# direkter Zugriff auf SDO's



## Judge (6 September 2010)

hallo,

ich habe ein projekt übernommen und es stellen sich einige fragen.

wir  verwenden ein hilscher ethercat slave (comx-ca-re) welches das canopen  protokoll verwendet. als master wird twincat verwendet. die  kommunikation funktioniert soweit, die nötigen sdo's sind angelegt und  über die pdo's lassen sich daten hin und her schicken. in twincat werden  alle sdo's angezeigt.

ich habe nun begonnen via labview auf die daten in der pdo zuzugreifen, das funktioniert soweit auch.

nun  würde ich gern wissen ob es eine möglichkeit gibt, via labview auch auf  die sdo's direkt zuzugreifen, die nicht in die pdo's gemapped sind.


----------



## Judge (15 September 2010)

ich bins mal wieder.

ich hab den SDO zugriff jetzt über die ethercat library von twincat plc gelöst. und zwar verwende ich die funktionen FB_EcCoeSdoRead und FB_EcCoeSdoWrite. die kommunikation funktioniert schonmal.

nun hab ich eine frage dazu, wenn die funktion (write) einmal aufgerufen wurde, lässt sie sich nichtmehr verwenden, es wird also mit der funktion nur einmal gesendet, beim erneuten aufruf passiert nichts. ich vermute das man die funktion irgendwie zurücksetzen muss, weiss da einer was?


----------



## bits'bytes (15 September 2010)

Hallo,
ich denke da bist du sicher auf dem richtigen Weg. Kenne das leider nur bei B&R und da ist es tatsächlich so, dass nach einem SDO Read/Write ein spezieller Aufruf gemacht werden muss, damit der SDO Kanal wieder frei wird. Wie der in deinem System heißt, kann ich dir aber leider nicht sagen...

bg
bb


----------



## Judge (16 September 2010)

das komische ist, wenn ich mehere funktionen in den lokalen variablen deklariere (Write1, Write2 ...), kann ich pro deklaration einen wert senden.
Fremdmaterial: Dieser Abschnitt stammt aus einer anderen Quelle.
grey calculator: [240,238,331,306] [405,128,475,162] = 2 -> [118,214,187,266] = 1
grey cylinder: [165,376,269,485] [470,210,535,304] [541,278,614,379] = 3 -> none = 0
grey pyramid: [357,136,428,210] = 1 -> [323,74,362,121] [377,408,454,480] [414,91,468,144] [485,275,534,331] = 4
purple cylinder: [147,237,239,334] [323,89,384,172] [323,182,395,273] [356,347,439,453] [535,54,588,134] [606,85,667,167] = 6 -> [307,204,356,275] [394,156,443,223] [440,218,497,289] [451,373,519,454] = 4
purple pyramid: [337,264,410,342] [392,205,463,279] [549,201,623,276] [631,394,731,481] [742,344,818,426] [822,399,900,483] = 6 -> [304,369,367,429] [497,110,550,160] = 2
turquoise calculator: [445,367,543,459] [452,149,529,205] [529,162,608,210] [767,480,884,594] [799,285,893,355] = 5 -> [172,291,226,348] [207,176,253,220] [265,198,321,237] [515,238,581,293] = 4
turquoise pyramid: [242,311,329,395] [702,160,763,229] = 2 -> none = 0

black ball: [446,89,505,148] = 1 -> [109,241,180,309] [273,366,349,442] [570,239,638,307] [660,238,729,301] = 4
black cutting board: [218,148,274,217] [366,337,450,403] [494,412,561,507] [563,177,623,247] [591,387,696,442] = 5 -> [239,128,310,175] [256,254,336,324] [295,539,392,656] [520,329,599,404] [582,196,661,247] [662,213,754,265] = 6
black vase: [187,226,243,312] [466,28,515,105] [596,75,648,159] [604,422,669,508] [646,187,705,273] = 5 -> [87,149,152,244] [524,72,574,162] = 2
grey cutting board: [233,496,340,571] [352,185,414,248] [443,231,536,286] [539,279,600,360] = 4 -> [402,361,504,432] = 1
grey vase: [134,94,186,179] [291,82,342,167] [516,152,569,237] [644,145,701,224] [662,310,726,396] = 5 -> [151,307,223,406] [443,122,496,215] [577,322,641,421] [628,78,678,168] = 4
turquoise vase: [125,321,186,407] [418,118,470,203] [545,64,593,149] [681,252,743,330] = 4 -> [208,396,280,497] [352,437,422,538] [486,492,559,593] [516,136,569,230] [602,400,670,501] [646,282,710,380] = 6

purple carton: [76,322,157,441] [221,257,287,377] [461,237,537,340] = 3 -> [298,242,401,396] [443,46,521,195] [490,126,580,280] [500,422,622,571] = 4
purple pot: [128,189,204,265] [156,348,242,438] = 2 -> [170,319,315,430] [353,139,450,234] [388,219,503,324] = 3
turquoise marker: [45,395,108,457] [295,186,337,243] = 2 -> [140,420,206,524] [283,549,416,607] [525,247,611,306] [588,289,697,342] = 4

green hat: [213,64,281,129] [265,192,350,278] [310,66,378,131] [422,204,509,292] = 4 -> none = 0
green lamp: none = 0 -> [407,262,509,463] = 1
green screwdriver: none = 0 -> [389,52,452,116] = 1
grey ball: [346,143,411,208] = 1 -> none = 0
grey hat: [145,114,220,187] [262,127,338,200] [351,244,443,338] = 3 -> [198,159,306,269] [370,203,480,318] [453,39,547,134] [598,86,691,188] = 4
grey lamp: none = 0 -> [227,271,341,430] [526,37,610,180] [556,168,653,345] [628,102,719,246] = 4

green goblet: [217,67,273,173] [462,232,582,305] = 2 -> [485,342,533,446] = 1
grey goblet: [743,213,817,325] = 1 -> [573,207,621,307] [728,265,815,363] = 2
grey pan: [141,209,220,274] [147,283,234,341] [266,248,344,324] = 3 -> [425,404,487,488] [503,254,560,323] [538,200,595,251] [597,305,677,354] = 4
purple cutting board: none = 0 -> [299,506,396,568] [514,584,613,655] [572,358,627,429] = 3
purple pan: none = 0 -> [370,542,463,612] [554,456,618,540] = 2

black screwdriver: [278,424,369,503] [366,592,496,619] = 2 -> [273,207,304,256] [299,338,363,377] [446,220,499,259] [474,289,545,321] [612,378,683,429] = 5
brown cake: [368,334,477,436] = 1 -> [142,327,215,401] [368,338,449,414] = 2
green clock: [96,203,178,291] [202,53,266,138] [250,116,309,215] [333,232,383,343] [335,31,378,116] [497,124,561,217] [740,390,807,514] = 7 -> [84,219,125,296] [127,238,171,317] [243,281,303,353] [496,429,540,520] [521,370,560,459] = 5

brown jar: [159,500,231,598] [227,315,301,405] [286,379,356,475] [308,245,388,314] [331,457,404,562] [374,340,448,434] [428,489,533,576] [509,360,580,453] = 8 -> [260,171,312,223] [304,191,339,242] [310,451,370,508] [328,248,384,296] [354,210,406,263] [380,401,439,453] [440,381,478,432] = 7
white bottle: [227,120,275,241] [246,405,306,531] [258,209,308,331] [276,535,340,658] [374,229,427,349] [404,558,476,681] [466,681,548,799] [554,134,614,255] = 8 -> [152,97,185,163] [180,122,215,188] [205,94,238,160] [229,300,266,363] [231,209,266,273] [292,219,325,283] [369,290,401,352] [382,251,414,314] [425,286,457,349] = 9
macht da jede deklaration einen kanal auf?


----------



## bits'bytes (16 September 2010)

Hallo,
für mich siehts so aus. Ich habe es genau anders herum verwendet. Einen globalen SDO-Read und Write. Also gings bei mir nur einmal, egal obs die selbe Variable war oder eine andere. Mein "Reset" Aufruf war jedoch in der Doku schön beschrieben und das Problem war schnell behoben...

Aber wie gesagt, ist bei B&R. Was sagt deine Helpline dazu, die müssten das aus dem FF wissen was los ist ... ?

bg
bb


----------



## Judge (21 September 2010)

das zurücksetzen der funktion funktioniert über die eingangsvariable bExecute, am besten man setzt sie direkt im funktionsaufruf auf FALSE, dann klappts auch mit den nachbarn.

in einem datenblatt zu einem ethercat steuerbaren motor hab ich das ganze gefunden (Beckhoff woll ich nicht nerven, da wir derzeit nur die 30 Tage Testversion verwenden, da ist Telefonsupport wahrscheinlich zu viel verlangt).

in dem datenblatt wirds wie folgt gemacht:

man fragt das Busy Flag der funktion ab, wenn es FALSE ist, stellt man bExecute auf TRUE, im ELSE zweig ist dann der funktionsaufruf bei dem bExecute gleich wieder FALSE gesetzt wird.


----------



## bits'bytes (21 September 2010)

Judge schrieb:


> ... (Beckhoff woll ich nicht nerven, da wir derzeit nur die 30 Tage Testversion verwenden, da ist Telefonsupport wahrscheinlich zu viel verlangt). ....



Halli-Lo,
gerade in der Testphase wären sie wahrscheinlich wirklich nett, da sie ja einen neuen Kunden gewinnen möchten (würde ich mir denken)... 

bg
bb


----------